Athos, son bras passé sous celui du fils qu’il allait perdre, s’absorbait dans la plus douloureuse méditation, s’étourdissant du bruit et du mouvement.

Tout à coup un officier de M. de Beaufort vint à eux pour leur apprendre que le duc manifestait le désir de voir Raoul à ses côtés.

— Veuillez dire au prince, monsieur, s’écria le jeune homme, que je lui demande encore cette heure pour jouir de la présence de M. le comte.

— Non, non, interrompit Athos, un aide de camp ne peut ainsi quitter son général. Veuillez dire au prince, monsieur, que le vicomte va se rendre auprès de lui.

L’officier partit au galop.

— Nous quitter ici, nous quitter là-bas, ajouta le comte, c’est toujours une séparation.

Il épousseta soigneusement l’habit de son fils, et lui passa la main sur les cheveux tout en marchant.

— Tenez, Raoul, dit-il, vous avez besoin d’argent; M. de Beaufort mène grand train, et je suis certain que vous vous plairez, là-bas, à acheter des chevaux et des armes, qui sont choses précieuses en ce pays.
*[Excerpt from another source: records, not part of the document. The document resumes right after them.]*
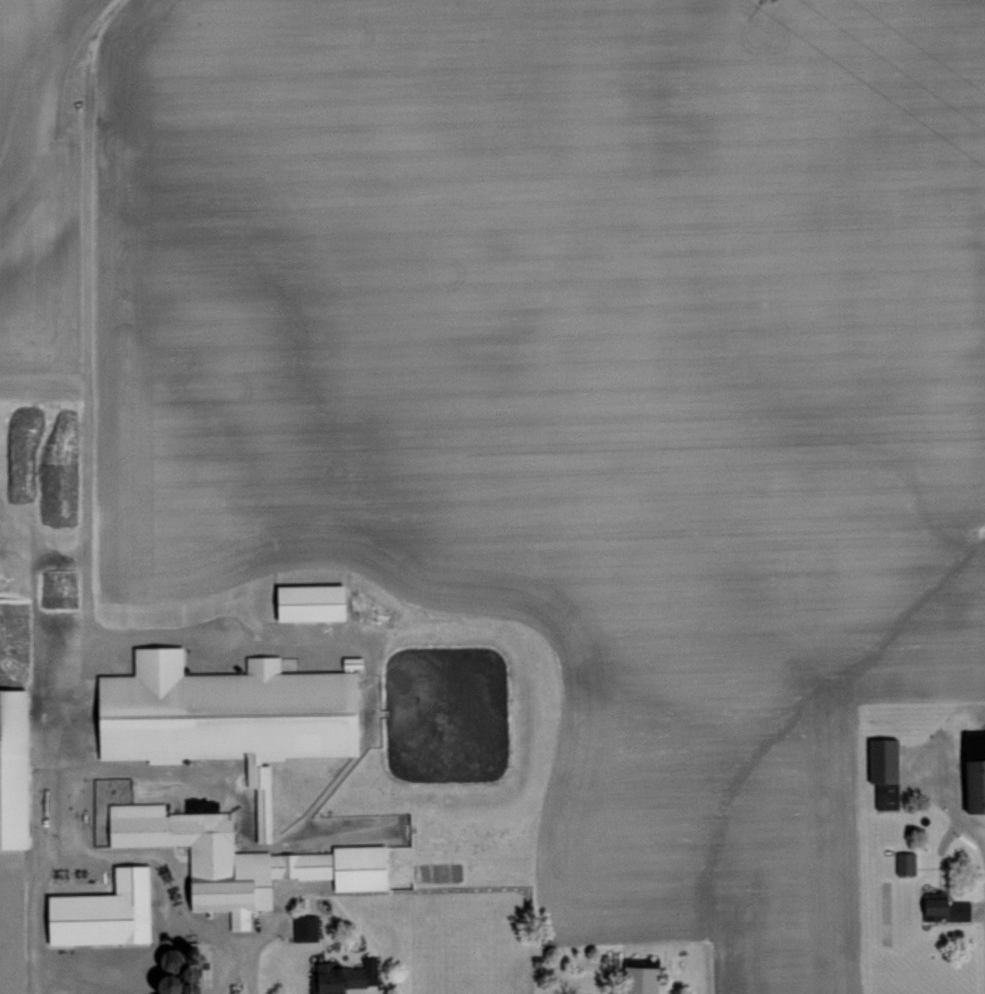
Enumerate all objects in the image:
building: (303, 600)
building: (219, 715)
building: (10, 766)
building: (880, 769)
road: (120, 852)
building: (234, 858)
building: (901, 861)
building: (941, 909)
building: (99, 910)
road: (982, 917)
building: (301, 926)
road: (216, 967)
building: (339, 976)
building: (637, 976)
Or, comme vous ne servez pas le roi ni M. de Beaufort, et que vous ne relevez que de votre libre arbitre, vous ne devez compter ni sur solde ni sur largesses. Je veux donc que vous ne manquiez de rien à Djidgelli. Voici deux cents pistoles. Dépensez-les, Raoul, si vous tenez à me faire plaisir.

Raoul serra la main de son père, et, au détour d’une rue, ils virent M. de Beaufort monté sur un magnifique genet blanc, qui répondait par de gracieuses courbettes aux applaudissements des femmes de la ville.